Now, I regret obviously that, you know, in the light of what’s emerged that that information wasn’t available at the time but it wasn’t and I understand why it wasn’t. It doesn’t alter the fact, though, that I wasn’t told. And in the end, I mean, people are playing fast and loose with my reputation. Newspaper headlines contain words like ‘lie’. A lie is when you deliberately state something to be untrue or you deliberately omit something that you ought to tell people. Now, I have not been guilty of either of those offences and quite understandably I have a strong view about it.

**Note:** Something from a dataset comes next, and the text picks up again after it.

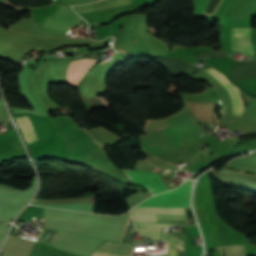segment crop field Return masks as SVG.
I'll return each mask as SVG.
<instances>
[{"mask_svg":"<svg viewBox=\"0 0 256 256\" xmlns=\"http://www.w3.org/2000/svg\"><path fill=\"white\" fill-rule=\"evenodd\" d=\"M102 63H104V62H102ZM102 63H101V64H102Z\"/></svg>","mask_w":256,"mask_h":256,"instance_id":"5142ce71","label":"crop field"},{"mask_svg":"<svg viewBox=\"0 0 256 256\" xmlns=\"http://www.w3.org/2000/svg\"><path fill=\"white\" fill-rule=\"evenodd\" d=\"M128 176L133 181L134 185L144 187L150 190L152 193L157 194L160 192L167 191L157 174H149L137 171H126ZM149 191V192H150Z\"/></svg>","mask_w":256,"mask_h":256,"instance_id":"412701ff","label":"crop field"},{"mask_svg":"<svg viewBox=\"0 0 256 256\" xmlns=\"http://www.w3.org/2000/svg\"><path fill=\"white\" fill-rule=\"evenodd\" d=\"M209 74H211L215 79H217L225 88L227 93L229 94L234 107L231 115H238L241 116L244 112V102L241 99L240 95V89H238L236 86L232 85L231 82L225 78L221 73L217 72L215 69L212 67L205 70Z\"/></svg>","mask_w":256,"mask_h":256,"instance_id":"f4fd0767","label":"crop field"},{"mask_svg":"<svg viewBox=\"0 0 256 256\" xmlns=\"http://www.w3.org/2000/svg\"><path fill=\"white\" fill-rule=\"evenodd\" d=\"M166 242L168 246V253L164 254V256H177L173 241V233L165 234Z\"/></svg>","mask_w":256,"mask_h":256,"instance_id":"d1516ede","label":"crop field"},{"mask_svg":"<svg viewBox=\"0 0 256 256\" xmlns=\"http://www.w3.org/2000/svg\"><path fill=\"white\" fill-rule=\"evenodd\" d=\"M191 111V113L195 116V118L198 121H204L206 123L212 125L213 120V126H216L217 121L214 115L215 106L219 105V102H211V108H212V120H211V108H210V102H206L207 105V113H208V121H207V113H206V105L205 102H195V103H186Z\"/></svg>","mask_w":256,"mask_h":256,"instance_id":"e52e79f7","label":"crop field"},{"mask_svg":"<svg viewBox=\"0 0 256 256\" xmlns=\"http://www.w3.org/2000/svg\"><path fill=\"white\" fill-rule=\"evenodd\" d=\"M157 256H163V255H157Z\"/></svg>","mask_w":256,"mask_h":256,"instance_id":"cbeb9de0","label":"crop field"},{"mask_svg":"<svg viewBox=\"0 0 256 256\" xmlns=\"http://www.w3.org/2000/svg\"><path fill=\"white\" fill-rule=\"evenodd\" d=\"M43 226H44V225H43ZM43 226H42V227H43Z\"/></svg>","mask_w":256,"mask_h":256,"instance_id":"d9b57169","label":"crop field"},{"mask_svg":"<svg viewBox=\"0 0 256 256\" xmlns=\"http://www.w3.org/2000/svg\"><path fill=\"white\" fill-rule=\"evenodd\" d=\"M192 181H186L177 189L153 196L137 206H179L190 207L189 195Z\"/></svg>","mask_w":256,"mask_h":256,"instance_id":"ac0d7876","label":"crop field"},{"mask_svg":"<svg viewBox=\"0 0 256 256\" xmlns=\"http://www.w3.org/2000/svg\"><path fill=\"white\" fill-rule=\"evenodd\" d=\"M79 4H83V3H88V2H92V1H96V0H73Z\"/></svg>","mask_w":256,"mask_h":256,"instance_id":"22f410ed","label":"crop field"},{"mask_svg":"<svg viewBox=\"0 0 256 256\" xmlns=\"http://www.w3.org/2000/svg\"><path fill=\"white\" fill-rule=\"evenodd\" d=\"M16 119L18 121V124L23 133L26 143L28 144V143L37 141L38 139L35 135V132L33 130V127L30 123L28 116L25 115V116L17 117Z\"/></svg>","mask_w":256,"mask_h":256,"instance_id":"28ad6ade","label":"crop field"},{"mask_svg":"<svg viewBox=\"0 0 256 256\" xmlns=\"http://www.w3.org/2000/svg\"><path fill=\"white\" fill-rule=\"evenodd\" d=\"M95 62L91 59H81L72 61L67 72V81L76 86L80 82L82 76L90 68V66Z\"/></svg>","mask_w":256,"mask_h":256,"instance_id":"d8731c3e","label":"crop field"},{"mask_svg":"<svg viewBox=\"0 0 256 256\" xmlns=\"http://www.w3.org/2000/svg\"><path fill=\"white\" fill-rule=\"evenodd\" d=\"M132 4L130 0H106L94 4L84 5V6H75L73 9L79 14L93 12L103 9H109L119 6H125Z\"/></svg>","mask_w":256,"mask_h":256,"instance_id":"3316defc","label":"crop field"},{"mask_svg":"<svg viewBox=\"0 0 256 256\" xmlns=\"http://www.w3.org/2000/svg\"><path fill=\"white\" fill-rule=\"evenodd\" d=\"M130 212L138 233L150 240H163L166 226L188 223L186 208L135 207Z\"/></svg>","mask_w":256,"mask_h":256,"instance_id":"8a807250","label":"crop field"},{"mask_svg":"<svg viewBox=\"0 0 256 256\" xmlns=\"http://www.w3.org/2000/svg\"><path fill=\"white\" fill-rule=\"evenodd\" d=\"M132 244L105 240L89 256H130Z\"/></svg>","mask_w":256,"mask_h":256,"instance_id":"dd49c442","label":"crop field"},{"mask_svg":"<svg viewBox=\"0 0 256 256\" xmlns=\"http://www.w3.org/2000/svg\"><path fill=\"white\" fill-rule=\"evenodd\" d=\"M232 48L253 55L250 29L233 28Z\"/></svg>","mask_w":256,"mask_h":256,"instance_id":"5a996713","label":"crop field"},{"mask_svg":"<svg viewBox=\"0 0 256 256\" xmlns=\"http://www.w3.org/2000/svg\"><path fill=\"white\" fill-rule=\"evenodd\" d=\"M79 17L68 7L60 5L52 18L47 17L42 27L65 33L70 23L76 24Z\"/></svg>","mask_w":256,"mask_h":256,"instance_id":"34b2d1b8","label":"crop field"}]
</instances>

JOURNALIST: [Inaudible] was fairly unambiguous, why do you think Mr Reith [inaudible]?

PRIME MINISTER: Look, I don’t know. I did not ask the question. I’m not going to say it was unambiguous. All I can say is that that headline was to me an amazing headline given my sure…

JOURNALIST: [Inaudible]

PRIME MINISTER: You asked a question, let me finish it. My sure and certain knowledge of having had discussions with Mr Reith. I mean, to suggest, as one of the questions and the answer did in The Australia that they had no discussions, that Mr Reith and I had had no discussions about this matter, I mean, that is the most self-evidently absurd bit of media commentary on this whole thing. I mean, we would be absolutely failing in our duty if we hadn’t discussed this matter between ourselves.

JOURNALIST: Prime Minister, on October the 10th at a press conference the question was put to you that doubts had been raised [inaudible] that you [inaudible]

PRIME MINISTER: I dealt with that in the House yesterday. That was the question that provoked my discussion with Mr Reith that day from Ballarat about the release of the photographs. Okay.

JOURNALIST: And then a whole month went by.

PRIME MINISTER: Well, you say a whole month, yes, it did because as the report revealed the release of the photographs in the eyes of the officials in my Department indicated that there was no reason to maintain further doubt. I mean, I’m not saying that, I’m just repeating what other people have said. And of course a whole month went by. It went out of my mind, quite honestly, because we were in the middle of an election campaign and I wasn’t asked any…

JOURNALIST: [Inaudible]

PRIME MINISTER: Well, I wasn’t asked…well, it was 16 days and I wasn’t asked any further questions. Thank you.